Oh yes. This is all written in Pascal, by the way. Hah! Bet that scares you. Seriously, I needed a language the compiles all my code in milliseconds so I can experiment a lot. Of course, things like range checking help a lot as well. I don't have the time to waste looking for unforced programmer errors. I've been using Kylix, and haven't done anything particularly esoteric, so it should compile in the free version of Kylix, and, I hope, freepascal as well. If you are wondering, yes, I am a Bondage And Discipline programmer. I know I make mistakes, and I choose my preferred language accordingly.

I may produce a C version if there is any demand for it.

Screenshot

Well, we all know you have to have a screenshot now don't we? :-) The different buttons execute different functions within the code, allowing me to play with different ideas just by clicking around. This also allows me to examine the state of just about everything at any point in the compression. This is important so I can tweak my algorithms.

Current Status

Well, I have code that will take streams of JPEGs, GIFs, or PNGs and output a stream of PPMs after compressing and decompressing it. It works at 320x256, black and white only. This is because I want my code to be readable and easy to modify.
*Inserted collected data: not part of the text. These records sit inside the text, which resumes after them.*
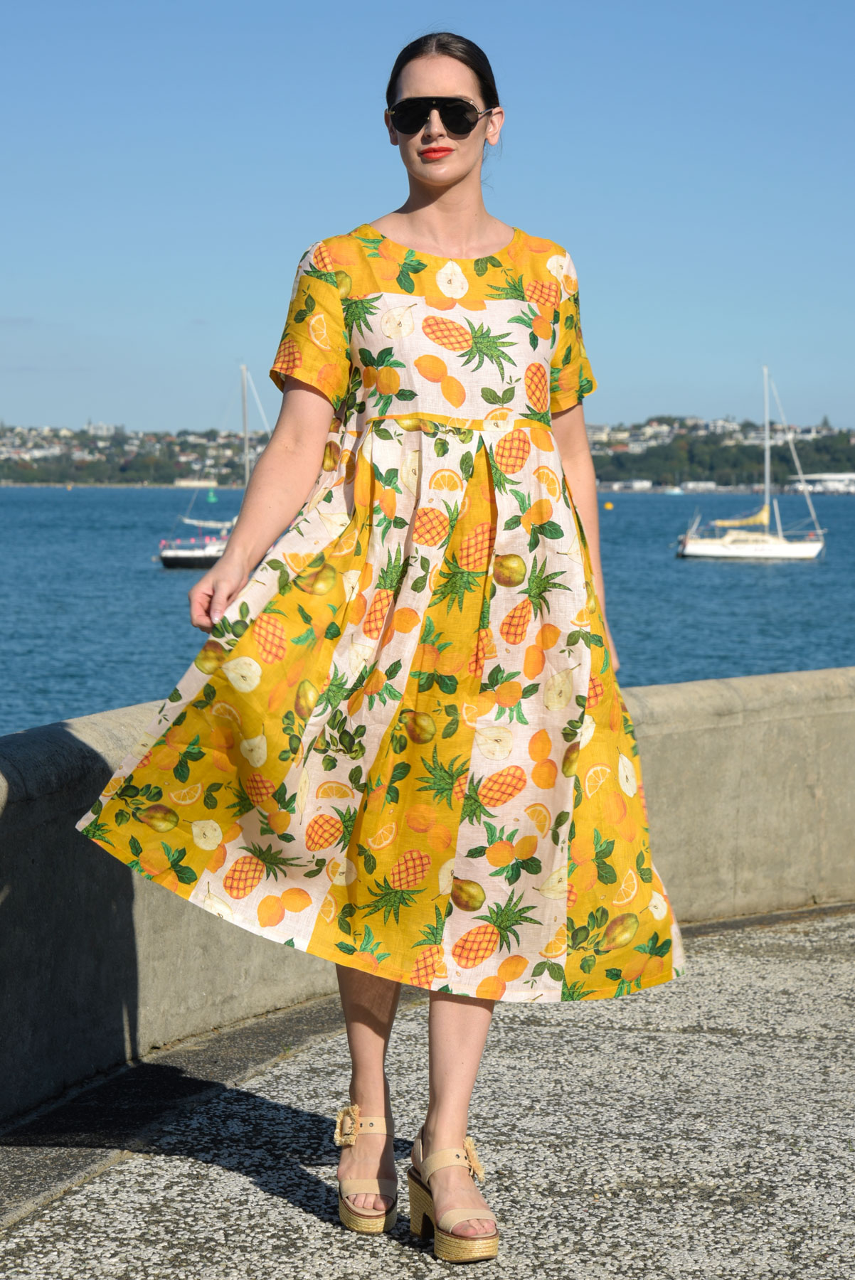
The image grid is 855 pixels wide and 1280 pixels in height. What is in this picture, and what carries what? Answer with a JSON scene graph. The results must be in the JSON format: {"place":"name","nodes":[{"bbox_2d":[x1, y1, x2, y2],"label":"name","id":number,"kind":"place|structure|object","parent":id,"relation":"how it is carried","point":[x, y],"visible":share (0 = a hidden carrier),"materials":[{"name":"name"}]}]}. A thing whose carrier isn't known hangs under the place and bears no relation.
{"place":"outdoors","nodes":[
{"label":"outdoors","id":0,"kind":"place"},
{"bbox_2d":[0,420,264,485],"label":"hill","id":1,"kind":"structure","parent":0,"point":[100,449],"materials":[{"name":"green plant"}]},
{"bbox_2d":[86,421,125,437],"label":"building","id":2,"kind":"structure","parent":1,"relation":"on","point":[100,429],"materials":[{"name":"white stone"}]},
{"bbox_2d":[173,477,217,488],"label":"building","id":3,"kind":"structure","parent":1,"relation":"on","point":[183,482],"materials":[{"name":"white stone"}]},
{"bbox_2d":[0,482,854,727],"label":"sea","id":4,"kind":"structure","parent":0,"point":[754,587],"materials":[{"name":"liquid"}]},
{"bbox_2d":[155,364,260,569],"label":"sailboat","id":5,"kind":"object","parent":4,"relation":"on","point":[180,557],"visible":0.54,"materials":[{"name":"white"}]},
{"bbox_2d":[206,489,217,502],"label":"buoy","id":6,"kind":"object","parent":4,"relation":"on","point":[210,497],"visible":0.98,"materials":[{"name":"green"}]},
{"bbox_2d":[603,500,614,510],"label":"buoy","id":7,"kind":"object","parent":4,"relation":"on","point":[609,507],"visible":0.99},
{"bbox_2d":[663,484,684,494],"label":"boat","id":8,"kind":"object","parent":4,"relation":"on","point":[673,492],"visible":0.99,"materials":[{"name":"white"}]},
{"bbox_2d":[673,365,827,560],"label":"sailboat","id":9,"kind":"object","parent":4,"relation":"on","point":[701,550],"visible":0.97,"materials":[{"name":"white plastic"}]},
{"bbox_2d":[0,903,854,1279],"label":"pavement","id":10,"kind":"structure","parent":0,"point":[282,1208],"materials":[{"name":"grey stone"}]},
{"bbox_2d":[81,31,678,1261],"label":"woman","id":11,"kind":"object","parent":10,"relation":"on","point":[457,178],"visible":0.94},
{"bbox_2d":[0,662,854,1120],"label":"concrete wall","id":12,"kind":"structure","parent":0,"point":[55,739],"materials":[{"name":"grey concrete"}]},
{"bbox_2d":[0,0,854,438],"label":"sky","id":13,"kind":"structure","parent":0,"point":[205,301],"materials":[{"name":"blue"}]},
{"bbox_2d":[587,413,854,493],"label":"hill","id":14,"kind":"structure","parent":0,"point":[825,436],"materials":[{"name":"green plant"}]},
{"bbox_2d":[603,477,653,490],"label":"building","id":15,"kind":"structure","parent":14,"relation":"on","point":[633,484],"materials":[{"name":"white"}]},
{"bbox_2d":[680,480,718,491],"label":"building","id":16,"kind":"structure","parent":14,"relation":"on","point":[701,484],"materials":[{"name":"white"}]},
{"bbox_2d":[784,472,854,494],"label":"white building","id":17,"kind":"structure","parent":0,"point":[823,477],"materials":[{"name":"white"}]}
]}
It really needs to be cleaned up, and bolting on resolution independence and colour will just confuse the issue at the moment. I know how to do it, and roughly how many extra bits colour will eat per frame, and will leave it at that til later. Colour will be a relatively low bitrate addition.
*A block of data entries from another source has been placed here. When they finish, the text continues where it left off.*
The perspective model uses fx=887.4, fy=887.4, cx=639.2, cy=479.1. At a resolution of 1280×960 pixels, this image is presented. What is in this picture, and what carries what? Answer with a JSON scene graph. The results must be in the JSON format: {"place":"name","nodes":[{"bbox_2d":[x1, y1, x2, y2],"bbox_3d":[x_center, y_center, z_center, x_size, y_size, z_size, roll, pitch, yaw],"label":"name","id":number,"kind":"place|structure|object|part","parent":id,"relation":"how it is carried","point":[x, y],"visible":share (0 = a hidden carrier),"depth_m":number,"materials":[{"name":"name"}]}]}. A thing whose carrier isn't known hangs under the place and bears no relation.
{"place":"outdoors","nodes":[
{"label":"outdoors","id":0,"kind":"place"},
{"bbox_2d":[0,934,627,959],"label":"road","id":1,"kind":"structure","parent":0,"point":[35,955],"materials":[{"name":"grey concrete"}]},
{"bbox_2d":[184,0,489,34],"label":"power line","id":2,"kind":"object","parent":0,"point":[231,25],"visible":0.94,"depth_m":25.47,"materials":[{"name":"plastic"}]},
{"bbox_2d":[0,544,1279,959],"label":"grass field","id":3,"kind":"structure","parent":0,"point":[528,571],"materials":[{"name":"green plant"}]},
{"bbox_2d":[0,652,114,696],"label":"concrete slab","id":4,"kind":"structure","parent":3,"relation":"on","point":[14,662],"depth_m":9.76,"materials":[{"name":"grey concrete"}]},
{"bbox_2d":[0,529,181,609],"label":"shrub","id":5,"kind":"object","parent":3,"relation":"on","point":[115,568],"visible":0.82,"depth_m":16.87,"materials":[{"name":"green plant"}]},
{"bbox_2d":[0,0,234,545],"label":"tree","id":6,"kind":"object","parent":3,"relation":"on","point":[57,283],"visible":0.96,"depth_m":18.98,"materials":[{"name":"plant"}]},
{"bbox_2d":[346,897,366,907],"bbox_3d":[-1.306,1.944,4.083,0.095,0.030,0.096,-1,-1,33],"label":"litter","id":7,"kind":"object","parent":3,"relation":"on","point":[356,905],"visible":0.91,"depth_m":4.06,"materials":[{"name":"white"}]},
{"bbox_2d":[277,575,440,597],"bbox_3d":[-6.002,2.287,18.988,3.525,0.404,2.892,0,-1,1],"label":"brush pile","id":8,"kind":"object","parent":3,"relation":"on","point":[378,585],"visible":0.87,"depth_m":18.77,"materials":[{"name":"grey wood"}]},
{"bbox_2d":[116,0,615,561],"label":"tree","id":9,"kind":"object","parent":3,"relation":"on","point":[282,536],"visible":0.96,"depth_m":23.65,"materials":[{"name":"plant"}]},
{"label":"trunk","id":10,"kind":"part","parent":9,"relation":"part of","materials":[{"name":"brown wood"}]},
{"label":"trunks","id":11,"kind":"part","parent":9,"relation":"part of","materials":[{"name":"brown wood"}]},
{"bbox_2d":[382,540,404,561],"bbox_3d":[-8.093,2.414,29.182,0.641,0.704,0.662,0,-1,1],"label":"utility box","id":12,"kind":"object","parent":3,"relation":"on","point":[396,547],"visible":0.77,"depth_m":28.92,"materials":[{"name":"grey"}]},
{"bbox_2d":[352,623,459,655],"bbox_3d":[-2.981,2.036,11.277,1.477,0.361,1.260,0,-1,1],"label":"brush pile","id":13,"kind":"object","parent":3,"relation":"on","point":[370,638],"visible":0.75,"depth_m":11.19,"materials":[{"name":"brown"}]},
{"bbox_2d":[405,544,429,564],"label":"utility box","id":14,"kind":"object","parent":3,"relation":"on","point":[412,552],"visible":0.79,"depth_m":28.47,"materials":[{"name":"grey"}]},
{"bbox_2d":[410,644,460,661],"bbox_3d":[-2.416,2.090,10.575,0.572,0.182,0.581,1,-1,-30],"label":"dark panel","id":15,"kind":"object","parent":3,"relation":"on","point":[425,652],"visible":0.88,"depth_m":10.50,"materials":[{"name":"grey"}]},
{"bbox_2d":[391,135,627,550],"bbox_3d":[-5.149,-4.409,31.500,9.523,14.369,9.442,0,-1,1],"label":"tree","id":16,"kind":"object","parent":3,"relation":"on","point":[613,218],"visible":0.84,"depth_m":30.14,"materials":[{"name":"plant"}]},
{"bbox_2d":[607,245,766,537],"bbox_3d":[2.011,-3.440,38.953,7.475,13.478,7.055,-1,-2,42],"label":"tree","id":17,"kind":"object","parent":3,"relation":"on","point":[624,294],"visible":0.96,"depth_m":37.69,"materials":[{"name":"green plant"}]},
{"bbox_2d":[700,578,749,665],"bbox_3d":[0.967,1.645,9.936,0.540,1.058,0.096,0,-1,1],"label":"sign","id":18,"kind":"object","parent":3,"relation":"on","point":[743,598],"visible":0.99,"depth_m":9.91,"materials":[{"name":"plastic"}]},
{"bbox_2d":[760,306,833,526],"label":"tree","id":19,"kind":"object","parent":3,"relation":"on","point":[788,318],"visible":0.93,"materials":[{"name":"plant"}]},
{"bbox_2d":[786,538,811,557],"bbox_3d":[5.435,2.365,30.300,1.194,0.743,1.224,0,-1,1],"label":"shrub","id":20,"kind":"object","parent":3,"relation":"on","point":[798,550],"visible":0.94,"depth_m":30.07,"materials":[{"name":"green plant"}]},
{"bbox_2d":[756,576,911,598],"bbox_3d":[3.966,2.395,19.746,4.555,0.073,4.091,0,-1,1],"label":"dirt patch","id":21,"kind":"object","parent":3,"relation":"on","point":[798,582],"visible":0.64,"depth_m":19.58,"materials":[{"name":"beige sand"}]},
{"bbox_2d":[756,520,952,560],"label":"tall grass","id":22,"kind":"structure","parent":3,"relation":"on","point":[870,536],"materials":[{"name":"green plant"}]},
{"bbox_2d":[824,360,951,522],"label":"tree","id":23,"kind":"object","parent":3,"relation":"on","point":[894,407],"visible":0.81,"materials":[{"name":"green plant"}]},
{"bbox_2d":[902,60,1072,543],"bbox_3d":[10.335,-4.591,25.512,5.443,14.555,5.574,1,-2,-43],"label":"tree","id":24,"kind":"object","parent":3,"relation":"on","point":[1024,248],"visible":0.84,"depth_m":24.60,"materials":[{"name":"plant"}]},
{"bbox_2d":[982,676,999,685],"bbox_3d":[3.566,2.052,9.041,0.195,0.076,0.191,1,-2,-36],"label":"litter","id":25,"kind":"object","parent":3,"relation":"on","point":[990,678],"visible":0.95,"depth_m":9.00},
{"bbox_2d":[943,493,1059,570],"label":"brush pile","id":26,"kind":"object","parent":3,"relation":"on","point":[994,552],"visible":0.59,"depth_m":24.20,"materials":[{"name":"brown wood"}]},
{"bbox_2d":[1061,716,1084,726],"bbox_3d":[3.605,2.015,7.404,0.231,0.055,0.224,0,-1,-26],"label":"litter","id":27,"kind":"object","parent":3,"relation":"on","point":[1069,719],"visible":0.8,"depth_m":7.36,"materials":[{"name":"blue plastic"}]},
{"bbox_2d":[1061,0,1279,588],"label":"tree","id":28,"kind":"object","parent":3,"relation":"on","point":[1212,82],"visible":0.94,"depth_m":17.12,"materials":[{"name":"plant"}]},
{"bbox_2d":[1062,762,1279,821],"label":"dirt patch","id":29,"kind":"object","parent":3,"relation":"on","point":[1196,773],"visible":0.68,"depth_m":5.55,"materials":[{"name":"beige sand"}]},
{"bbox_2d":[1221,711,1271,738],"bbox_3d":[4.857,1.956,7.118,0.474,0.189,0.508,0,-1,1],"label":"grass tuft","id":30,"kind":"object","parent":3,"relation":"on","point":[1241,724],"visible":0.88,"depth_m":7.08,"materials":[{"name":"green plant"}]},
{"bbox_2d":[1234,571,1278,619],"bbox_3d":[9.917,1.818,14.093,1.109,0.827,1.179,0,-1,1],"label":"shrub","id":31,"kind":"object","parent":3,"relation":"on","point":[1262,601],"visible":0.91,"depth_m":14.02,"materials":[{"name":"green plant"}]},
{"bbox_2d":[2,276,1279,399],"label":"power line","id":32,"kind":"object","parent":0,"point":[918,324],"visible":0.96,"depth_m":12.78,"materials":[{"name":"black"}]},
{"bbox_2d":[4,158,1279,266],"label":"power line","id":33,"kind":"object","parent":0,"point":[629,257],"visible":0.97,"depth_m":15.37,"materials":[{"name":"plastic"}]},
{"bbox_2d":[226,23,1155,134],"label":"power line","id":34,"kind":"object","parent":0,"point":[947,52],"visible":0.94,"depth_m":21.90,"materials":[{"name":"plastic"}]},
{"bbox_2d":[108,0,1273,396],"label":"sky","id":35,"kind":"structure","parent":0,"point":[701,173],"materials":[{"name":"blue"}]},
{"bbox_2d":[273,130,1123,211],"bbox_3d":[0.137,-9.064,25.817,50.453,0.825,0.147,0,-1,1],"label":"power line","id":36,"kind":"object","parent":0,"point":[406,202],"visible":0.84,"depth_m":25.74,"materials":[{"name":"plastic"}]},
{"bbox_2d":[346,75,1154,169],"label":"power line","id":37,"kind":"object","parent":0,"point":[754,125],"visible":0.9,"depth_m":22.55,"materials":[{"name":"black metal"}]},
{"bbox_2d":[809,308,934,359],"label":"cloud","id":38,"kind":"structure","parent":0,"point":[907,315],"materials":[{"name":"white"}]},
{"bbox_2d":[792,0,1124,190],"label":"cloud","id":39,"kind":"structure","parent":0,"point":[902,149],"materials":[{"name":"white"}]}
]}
If I fix the quality at around 40dB PSNR in each frame (which is pretty good quality for my input sequences) a talking head sequence (at 30fps) is around 200kbits/sec. Talking heads with a busy background (like people talking at a party), is around 500kbps. Two people beating the crap out of each other with the camera doing its nut panning around them is around 700kbps. This is using SQ, and I think I can do much better with VQ. How much better is going to be the killer question. I have my own theories, and they make me warm and fuzzy, but I'll not say anything till I have it working.

Known Bugs/Issues

A problem is I haven't figured out a nice way to get real streams into the encoder yet, without going via a bunch of still frames. I'm looking at the ffmpeg stuff for this. It looks really simple to use, and well done too.

I send the LL band of my wavelet transform as raw data at the moment. Absolutely zero compression. As I improve other things, this becomes more and more important. I'll do something after the VQ stuff is done. Dunno what yet.

Error is strictly held below a certain threshold at the moment. This is bad, as I can probably throw all sorts of stuff away if I have a better idea of what won't be noticed. I have a cunning plan on how to do this, but have not implemented it yet. I could probably squeeze another 20-40% out of the current code (SQ based) if I added this.

Current Plans

My current plan is to add a Vector Quantiser to my wavelet codec. This should dramatically improve the visual quality, and give me a lot more leeway for picking lower bitrates. I intend to use a hybrid classification/finite state/gain shape Pruned-TSVQ eventually.

I need to get a good supply of varied video streams to train my VQ codebook. High quality interlace-artifact free stuff. At the moment I am using some Buffy episodes encoded with MPEG-1 and a few video clips I extracted from a DVD before Broadcast 2000 weirded out on me. I may add an ffmpeg section to my code just to get training sequences.

At some point, I will get around to adding the error handling I mentioned in the issues section. It's not a priority because it's relatively simple and I have more difficult things to do.

Finally, I need to spend some time cleaning things up before I plug in the new quantiser. The code is monolithic and ugly at the moment, as if someone just hacked it together as a prototype. Gee. I wonder why? :-)

Anyone who would like to help with donations of short high-quality video clips, please feel free to mail me and we'll make a plan. I need lots of different samples, of maybe 30 frames apiece.

Conclusion

I am writing my code in between other things at the moment, and will start releasing source when I have stabilised the format. I'll be using Ogg as the stream encapsulation format, and probably thus for audio too.